As my colleagues and I on the U.S. Commission on International Religious Freedom have experienced first hand, Beijing is willing, if not eager, to punish public officials who refuse to buy into their false narrative. Because athletes are being forced to compete in China, the CCP has the power to go much further than simply sanctioning individuals who protest their genocide.

If the IOC will not act, then the U.S. Olympic and Paralympic Committee will bear responsibility for forcing their athletes to compete and accept medals in the shadows of concentration camps and genocide. Beijing uses its host status as validation and a badge of global leadership, treating the games as a seal of international approval. Athletes are being set up as pawns in Beijing’s global ambition, whether they wish for that or not. By showing up in Beijing, athletes and their coaches will become tools for Chinese government propaganda.

Even the world’s most popular leagues, such as the Premier League and the NBA, are not safe from retribution if the CCP perceives their athletes as a threat to its image. Just ask former Arsenal player Mesut Özil, whose protest of Chinese internment of Uyghurs resulted in the CCP blacking out Arsenal games in China and censoring Özil on social media. In the United States, China was able to use access to its consumer base to leverage the NBA and its sponsors to dissuade athletes and coaches from speaking out against China’s human rights abuses in Hong Kong. If athletes stage similar protests at the Olympic Games in Beijing, one can only imagine the lengths to which the CCP will go to quash the demonstrations and punish athletes who participate.

If the international community continues to accede to China’s whitewashed human rights abuses, the ruling party will be emboldened elsewhere. China already has pointed more than a thousand missiles at Taiwan, violated the “one country, two systems” settlement in Hong Kong, employed “gray zone” tactics in the South China Sea, and used military force to dispute its border with India. By giving China a prestigious platform to broadcast CCP propaganda around the world, the IOC will give cover to a country that is waging a wide-ranging campaign of aggression and coercion.

Individual countries, athletes, and corporate sponsors naturally have the option of boycotting the Olympics. And if the IOC refuses to do the right thing, this may ultimately be the only route available to those who do not wish to be complicit in China’s mass atrocities. But denying athletes the opportunity to compete while allowing China to continue to reap the rewards would completely bely the professed values of Olympism and send the worst kind of message to autocrats and would-be genocidaires everywhere.

———

• [Directions]
A - From the excerpt on the Beijing Olympics, list the actions the sentence beginning "China already has pointed" says China has already taken.
B - Please continue the excerpt on the Beijing Olympics, picking up after its last sentence.

• [Records provided]

———

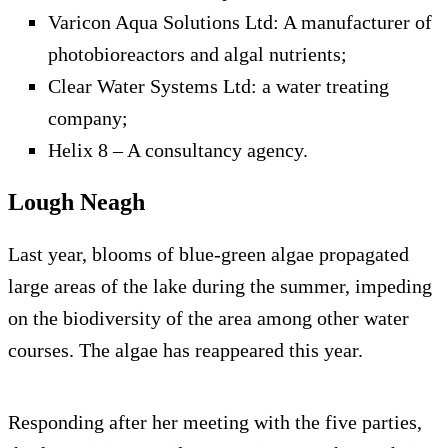
Varicon Aqua Solutions Ltd: A manufacturer of
photobioreactors and algal nutrients;
Clear Water Systems Ltd: a water treating
company;
Helix 8 – A consultancy agency.
Lough Neagh
Last year, blooms of blue-green algae propagated
large areas of the lake during the summer, impeding
on the biodiversity of the area among other water
courses. The algae has reappeared this year.
Responding after her meeting with the five parties,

———

• [Answers by task]
A -
- Pointed more than a thousand missiles at Taiwan
- Violated the "one country, two systems" settlement in Hong Kong
- Employed "gray zone" tactics in the South China Sea
- Used military force to dispute its border with India

B -
Corporate sponsors of the 2022 Olympics should be first in line urging the IOC to avert a public relations disaster, staining their brands with moral abdications to genocide. Yet Olympic sponsors are silent. Some, including Nike and Coca-Cola, reportedly use Uyghur labor in their supply chain and have lobbied against the Uyghur Forced Labor Prevention Act. Through a mixture of coercion and financial incentives, China is manipulating these and other corporations to not only stay silent on its human rights abuses but to actively attempt to prevent democratic governments from holding the CCP accountable for its crimes.

It will take the full force of the international community to make China feel so isolated it has no choice but to change its behavior. Coca-Cola, Nike, and other Olympic sponsors are not immune to accountability for keeping Chinese forced labor camps in business. It is their responsibility, as much as any government, to use their power to take a stand against China’s genocide.

Although it may be too late to find a new host city for the 2022 Games as scheduled, Chinese oppression of its Uyghur population should be treated with the same seriousness as the COVID-19 pandemic, which caused the Tokyo 2020 Summer Olympics to be postponed. The United States and other democracies should lead calls for the IOC to reschedule the games to a later date to select a suitable alternative location.

Business as usual is not an option. Concentration camps have been photographed; shaved heads and piles of human hair, horrifyingly reminiscent of scenes from Auschwitz, are available for all to see. There’s no getting around the choice facing the IOC: Relocate the 2022 Games or condone genocide.